September 17, 2021
By Brenda Castlemain, MS4, Drexel University College of Medicine
As I write this blog post, the City of Philadelphia has entered their second day with the newly reinstated mask mandate: Masks are required in all indoor spaces regardless of vaccine status. Businesses may require proof of vaccination if they choose. Citizens of Philadelphia are encouraged to receive a two-dose course of either Moderna or Pfizer-biotech vaccines if they have not done so already. To put it frankly, everyone is feeling totally sad, myself included. The summer had just begun to blur my memory of the pandemic. I grew accustomed to walking into the drugstore mask-free each day, picking out a Sprite Zero, then leaving with a single pump of hand sanitizer. Of course, masks never left the health care setting, but donning the mask outside the hospital was something I hadn’t done for at least a month.
The delta variant first made an appearance in December of 2020 and quickly became the most common variant in India and Great Britain. After the Fourth of July weekend, an outbreak in Provincetown, Mass. made it clear that the delta variant was here to stay. Of note, around three-fourths of the individuals infected in the Provincetown outbreak had been immunized against COVID-19. “Breakthrough cases” is now a term commonly used in statements released by public health authorities and sadly, these cases are beginning to reignite the sentiment of vaccine hesitancy that has plagued our country for decades.
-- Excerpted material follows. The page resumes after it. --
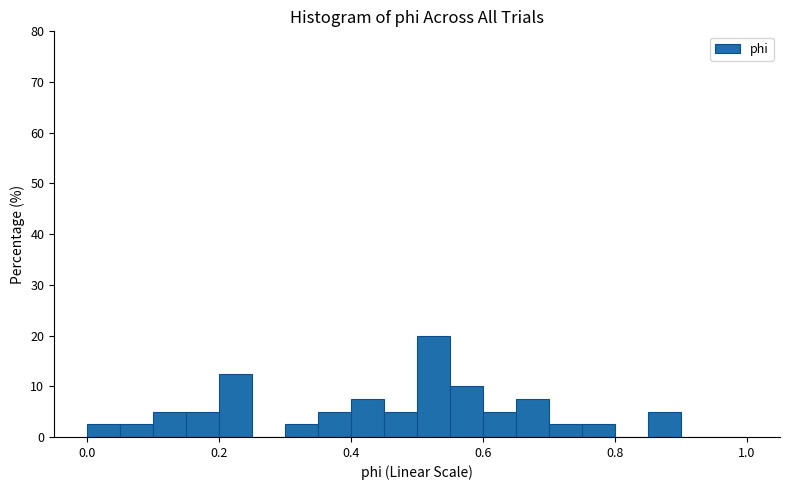

Around what value on the x-axis is the tallest bar? Give the approximate position of its centre, as read against the axis.

0.52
Our best defense against serious illness and death from COVID-19 is vaccination (in additional to continued hand hygiene, appropriate distancing and mask wearing). As of August 11, 2021, the American College of Obstetricians and Gynecology in collaboration with the Centers for Disease Control (CDC) released new data indicating the safety of the vaccine during pregnancy. It is now recommended that pregnant people, in addition to all people over the age of 12, receive the vaccine. While no clinical studies have purposefully included pregnant participants, data from a study published in the New England Journal of Medicine using a national registry to track adverse outcomes from the vaccine has yet to identify any trend of pregnancy-related events from the vaccine. This is likely the first of what will hopefully soon be a plethora of data demonstrating its safety in pregnant people.
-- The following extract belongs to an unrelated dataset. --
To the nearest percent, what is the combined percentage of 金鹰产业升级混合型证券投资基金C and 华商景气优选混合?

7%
With a novel virus causing a global pandemic, and a new vaccine being rolled out, we were all asked to do something brave by getting the vaccines to protect ourselves but also our communities. Pregnant people had a particularly challenging decision to make, and I think they deserve a lot of credit. Take a minute to think about that: If public health officials asked you to receive a vaccine that hadn’t been tested on someone with your specific health circumstances, what might you want to hear from your doctor or peers to help you make the decision to do so? Now that data is coming in to confirm what we suspected, that the COVID-19 vaccine is safe in pregnancy and is approved for use in pregnant people, it will hopefully make the decision to get vaccinated easier.